Il Casino Venier si trova tra il ponte di Rialto e Piazza San Marco nelle Mercerie. La parola stessa («casino», cioè piccola casa, o «ridotto», da «ridursi», cioè recarsi) fa capire che cosa fossero questi ambienti: locali piccoli, ma accoglienti ed intimi, dove incontrare gli amici dopo il teatro. I casini si diffusero a Venezia a partire dal Cinquecento, ma è nel Settecento che questi ritrovi spopolarono: nel 1744 ve n’erano in città 118, quasi tutti nelle vicinanze di Piazza San Marco. Erano luoghi di ritrovo, di divertimento (perfino di dissolutezza), in certi casi veri salotti letterari: si giocava d’azzardo, si ballava, si facevano incontri galanti, ma si parlava anche di teatro e della nuova filosofia che veniva dalla Francia. Il Casino Venier era di proprietà del procuratore di Venezia Venier, ma usato dalla moglie, la nobildonna Elena Priuli. Dal 1987 questa dimora è sede dell’associazione culturale italo-francese Alliance Française.

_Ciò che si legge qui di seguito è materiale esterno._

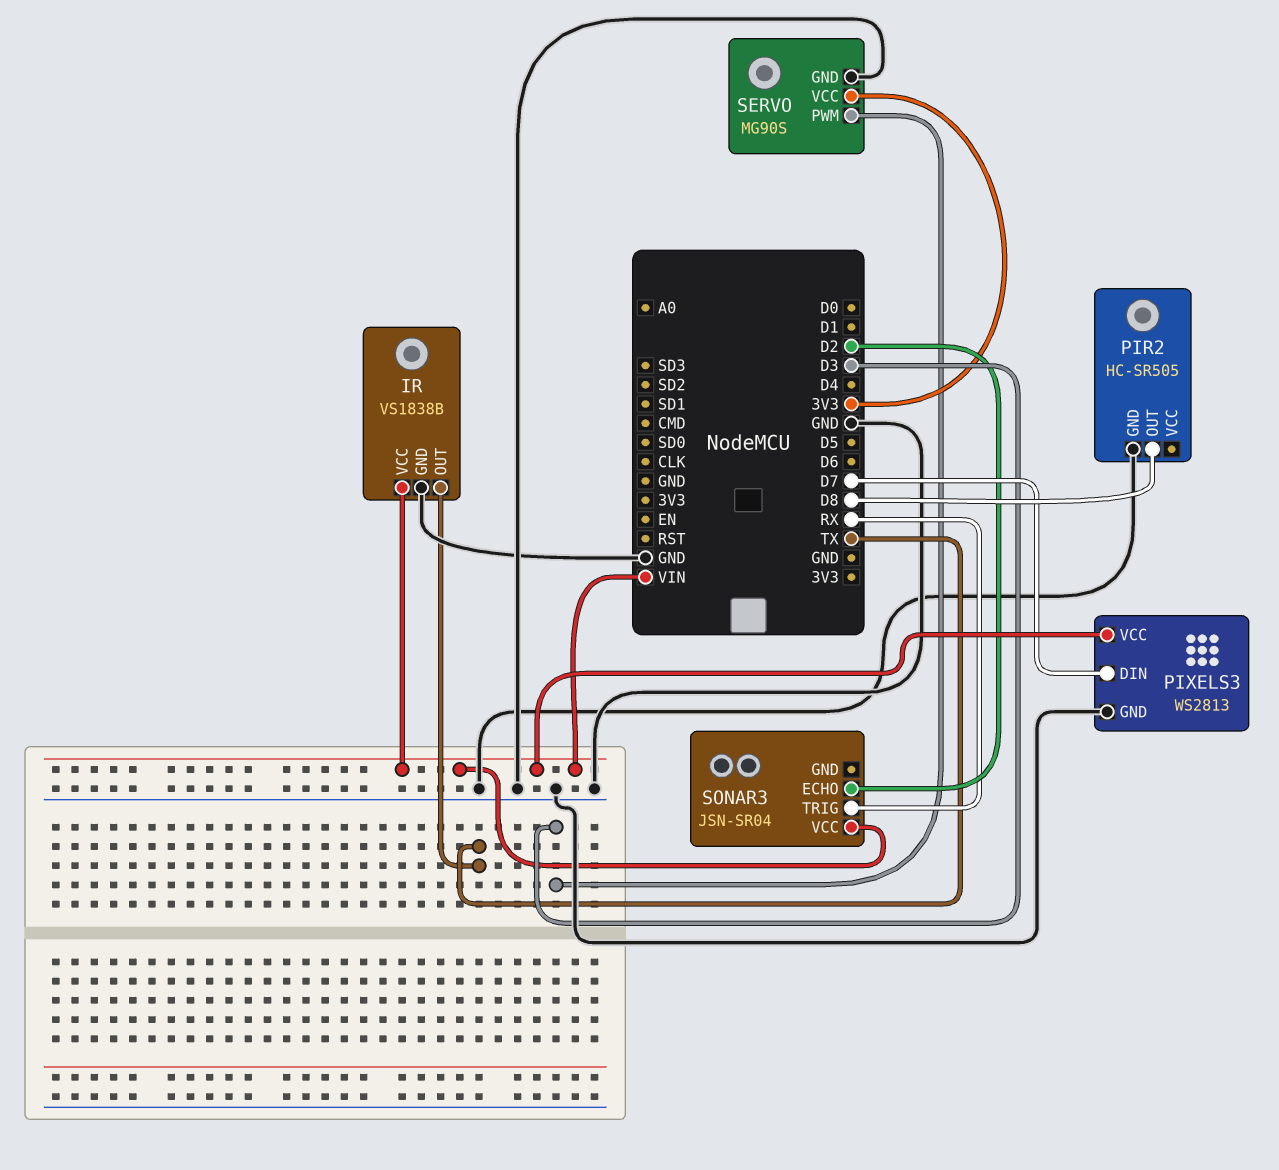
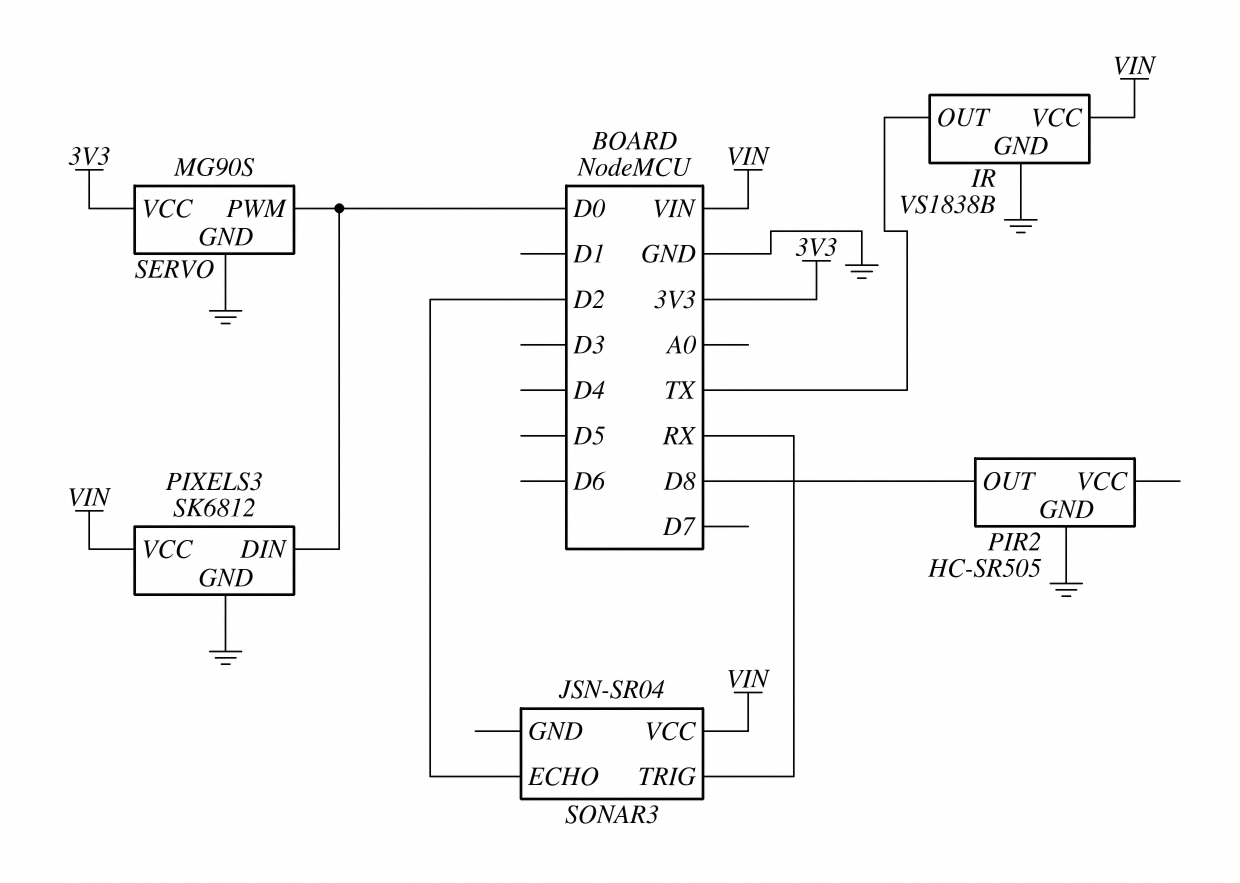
PIXELS3: WS2813 -> SK6812
PIXELS3 pin DIN: D7 -> D0
SERVO pin PWM: D3 -> D0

Come ha illustrato Debonnet, «il restauro del Casino Venier sarà definitivamente portato a termine con i lavori nella Sala di Conversazione, sostenuti dalla Fondazione di Venezia, da Guillaume e Sylvie Roehrig e da Antoine e Virginie Merlaut, in osservanza agli impegni assunti da Alliance Française con il Comune di Venezia».

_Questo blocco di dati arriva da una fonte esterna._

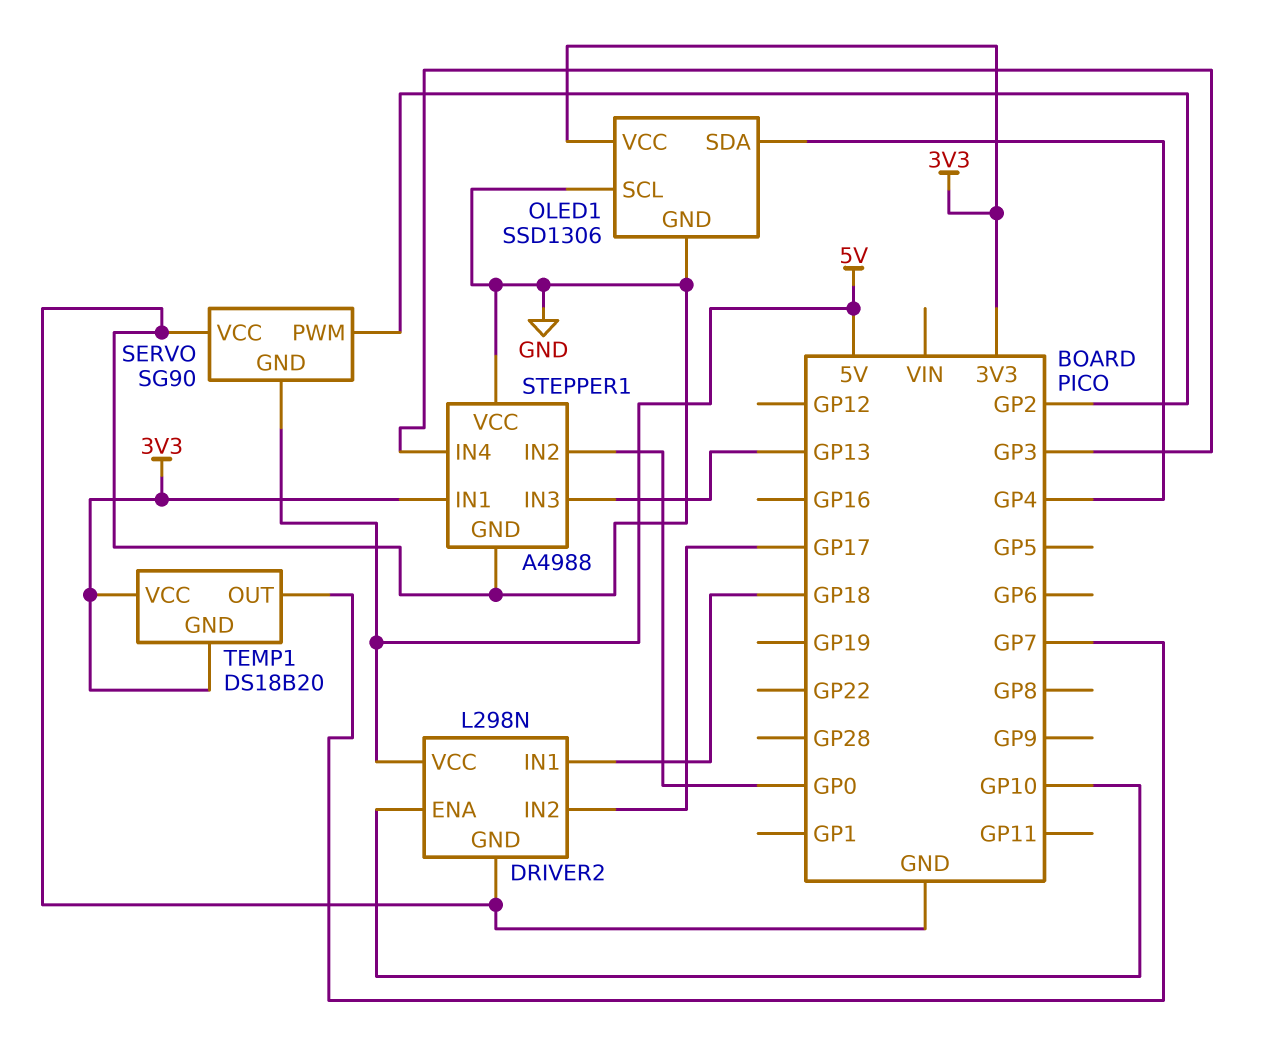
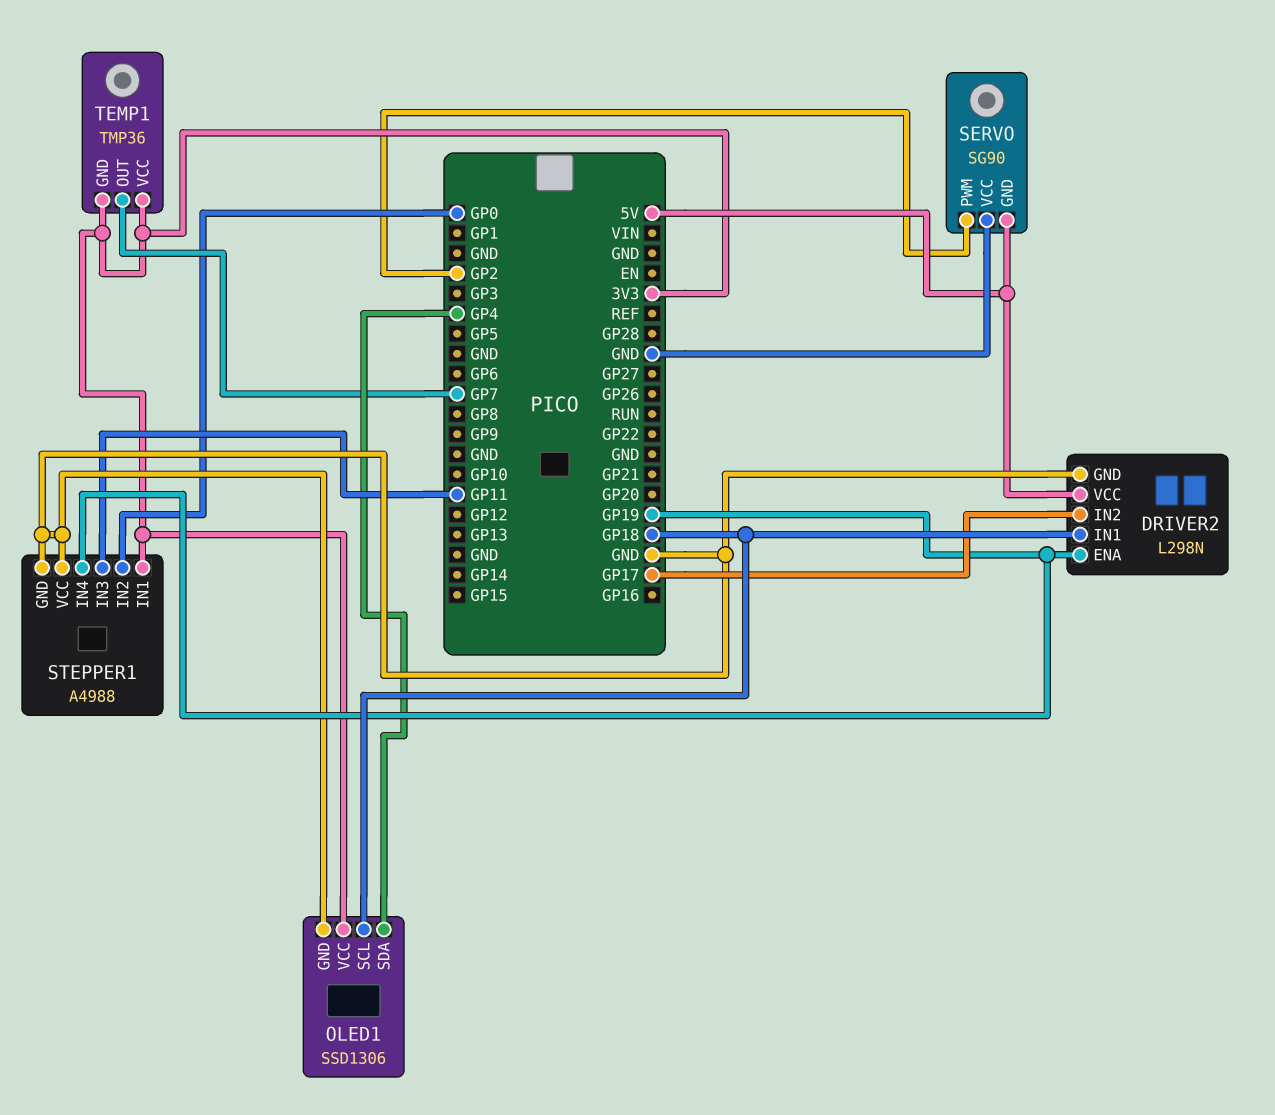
DRIVER2 pin ENA: GP10 -> GP19
OLED1 pin SCL: GND -> GP18
STEPPER1 pin IN3: GP13 -> GP11
STEPPER1 pin IN4: GP3 -> GP19
TEMP1: DS18B20 -> TMP36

Presentando i lavori l’architetta Gea Storace ha sottolineato come sin dal primo sopralluogo «l’apparato decorativo della sala apparisse in cattivo stato, con gravi lesioni dell’intonaco e piccole cadute di elementi in stucco e di grandi parti della doratura. Numerose ed evidenti erano le ridipinture e i ritocchi, nonché le stuccature in corrispondenza delle numerose lesioni». Oltre alle opere di consolidamento e di pulitura, il restauro ha cercato di restituire, laddove possibile, «le tonalità originali delle superfici decorate; l’integrazione delle parti mancanti degli stucchi e delle dorature e il ritocco hanno completato l’intervento».
A rendere possibile l’opera è stato il generoso intervento di Roberto Coin, presidente di Roberto Coin Spa. «Due anni fa avevo chiesto a Barbara Berlingieri, con cui avevamo collaborato in passato, ha detto Coin, di consigliarmi un’opera da restaurare a Venezia. Poco tempo dopo, purtroppo, Barbara si è ammalata. È stato allora che l’amica Bianca Arrivabene mi ha informato che il Casino Venier, sede veneziana di Alliance Française, necessitava di un restauro urgente: abbiamo scelto di procedere subito, ed oggi sono felice che ci si ritrovi qui ad ammirare lo straordinario lavoro fatto da Gea Storace».
«L’Associazione dei Comitati Privati Internazionali per la Salvaguardia di Venezia, ha dichiarato la presidente, Paola Marini, è lieta di aver dato un contributo operativo al rilancio dei restauri delle preziose finiture interne del Casino Venier, avviati nel 2023 dal Comité français pour la sauvegarde de Venise. Ciò è stato possibile grazie alla connessione con Pilar Coin creata da Bianca Arrivabene e con il coinvolgimento di un altro associato, il Comitato Italiano per Venezia, intervenuto in memoria di Barbara Berlingieri».
«Il restauro del Salone Centrale restituisce alla città, secondo l’assessora Paola Mar, uno spazio di straordinario valore storico e culturale, riportando alla luce la qualità artistica di uno dei gioielli dell’architettura veneziana del Settecento».